Receiving Requirements

When the producer and consumer specify their synchronization requirements, the other endpoints receive a NvSciStreamEventType_WaiterAttr event. NvSciStreamBlockElementWaiterAttrGet() is operational on the endpoints receiving the event.

NvSciError
NvSciStreamBlockElementWaiterAttrGet(
    NvSciStreamBlock   const block,
    Uint32_t           const elemIndex,
    NvSciSyncAttrList* const waitSyncAttrList
)

If NvSciStreamBlockElementWaiterAttrGet() sets the output parameter to NULL, the element referenced by elemIndex synchronization objects cannot be used to coordinate with the other endpoint. The application must not allocate synchronization objects for the element. This case is rare, but producer and consumer application components designed to be fully modular must recognize and handle this situation.

Otherwise, the output parameter waitSyncAttrList is set to a synchronization attribute list handle.
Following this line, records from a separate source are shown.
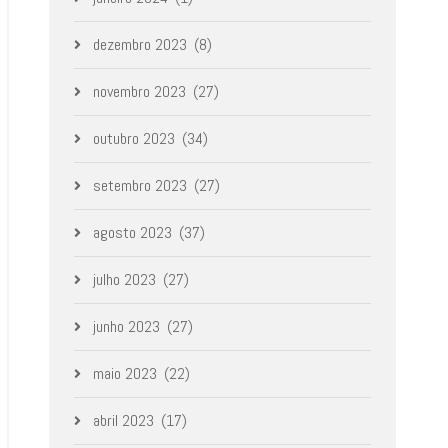
dezembro 2023
(8)
novembro 2023
(27)
outubro 2023
(34)
setembro 2023
(27)
agosto 2023
(37)
julho 2023
(27)
junho 2023
(27)
maio 2023
(22)
abril 2023
(17)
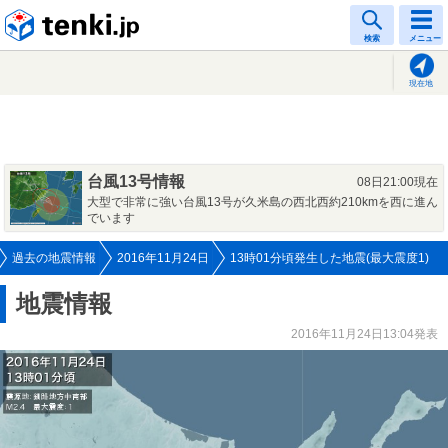
tenki.jp
検索
メニュー
現在地
台風13号情報
08日21:00現在
大型で非常に強い台風13号が久米島の西北西約210kmを西に進ん
でいます
過去の地震情報
2016年11月24日
13時01分頃発生した地震(最大震度1)
地震情報
2016年11月24日13:04発表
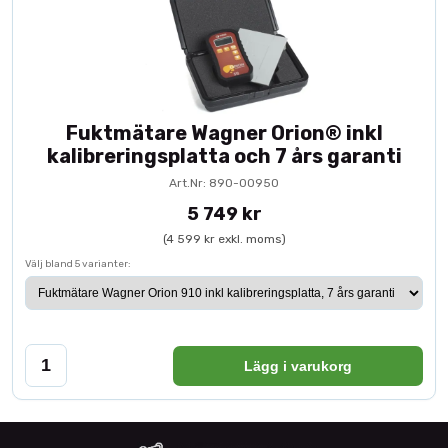
Fuktmätare Wagner Orion® inkl
kalibreringsplatta och 7 års garanti
Art.Nr: 890-00950
5 749 kr
(4 599 kr exkl. moms)
Välj bland 5 varianter:
Lägg i varukorg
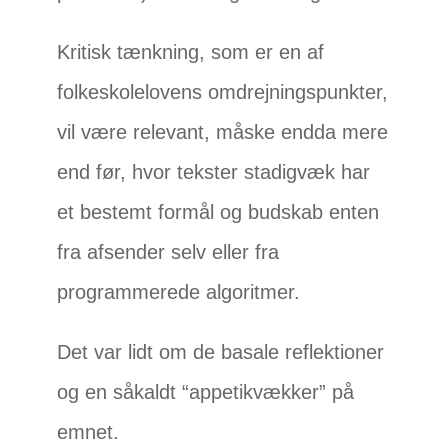
Kritisk tænkning, som er en af
folkeskolelovens omdrejningspunkter,
vil være relevant, måske endda mere
end før, hvor tekster stadigvæk har
et bestemt formål og budskab enten
fra afsender selv eller fra
programmerede algoritmer.
Det var lidt om de basale reflektioner
og en såkaldt “appetikvækker” på
emnet.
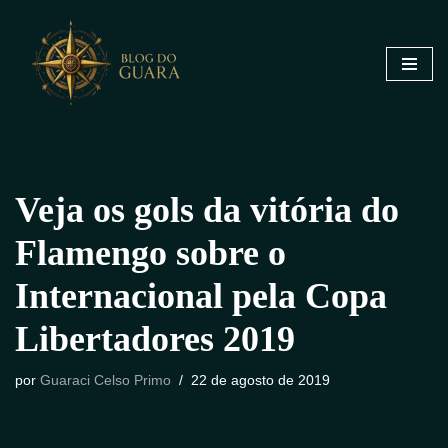
Pular
para
o
conteúdo
Veja os gols da vitória do
Flamengo sobre o
Internacional pela Copa
Libertadores 2019
por
Guaraci Celso Primo
22 de agosto de 2019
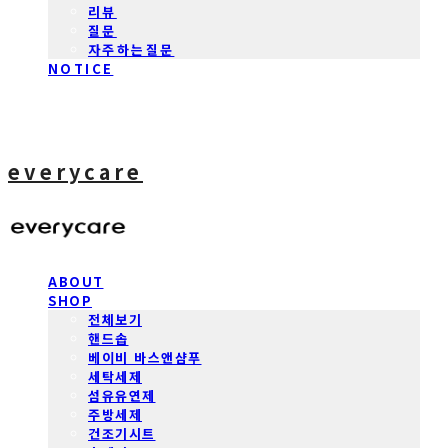
리뷰
질문
자주하는질문
NOTICE
everycare
ABOUT
SHOP
전체보기
핸드솝
베이비 바스앤샴푸
세탁세제
섬유유연제
주방세제
건조기시트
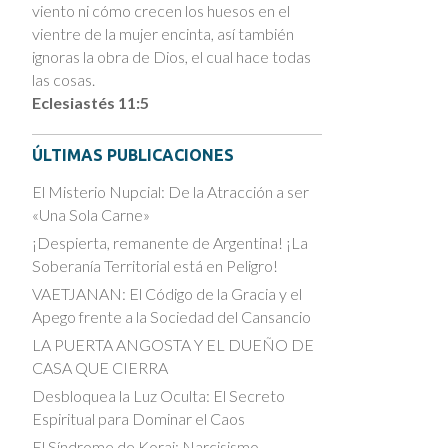
viento ni cómo crecen los huesos en el
vientre de la mujer encinta, así también
ignoras la obra de Dios, el cual hace todas
las cosas.
Eclesiastés 11:5
ÚLTIMAS PUBLICACIONES
El Misterio Nupcial: De la Atracción a ser
«Una Sola Carne»
¡Despierta, remanente de Argentina! ¡La
Soberanía Territorial está en Peligro!
VAETJANAN: El Código de la Gracia y el
Apego frente a la Sociedad del Cansancio
LA PUERTA ANGOSTA Y EL DUEÑO DE
CASA QUE CIERRA
Desbloquea la Luz Oculta: El Secreto
Espiritual para Dominar el Caos
El Síndrome de Koraj: Narcisismo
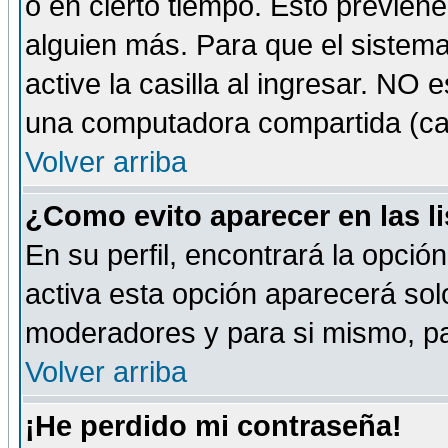
o en cierto tiempo. Esto previe
alguien más. Para que el sistem
active la casilla al ingresar. NO
una computadora compartida (café-
Volver arriba
¿Como evito aparecer en las l
En su perfil, encontrará la opció
activa esta opción aparecerá sol
moderadores y para si mismo, pa
Volver arriba
¡He perdido mi contraseña!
Ownership of this handle belongs to the application calling the function, and it must free the handle when it is no longer needed. The attributes in this list may not exactly match those specified by the originating endpoint. For more than one consumer, the stream combines their requirements into a single attribute list for the element. The stream itself may also perform transformations on the attributes to handle cross-process or cross-system cases.

The application must merge these wait requirements with its own signal requirements to form the final reconciled synchronization attribute list for the element. It can then use the final list to allocate a synchronization object from NvSciSync. A synchronization object is allocated per asynchronous element. The application must map these synchronization objects into the drivers and use them to generate fences passed into the stream.

After receiving all the sync attribute lists they care about, the endpoint applications call the NvSciStreamBlockSetupStatusSet function with a value of NvSciStreamSetup_WaiterAttrImport.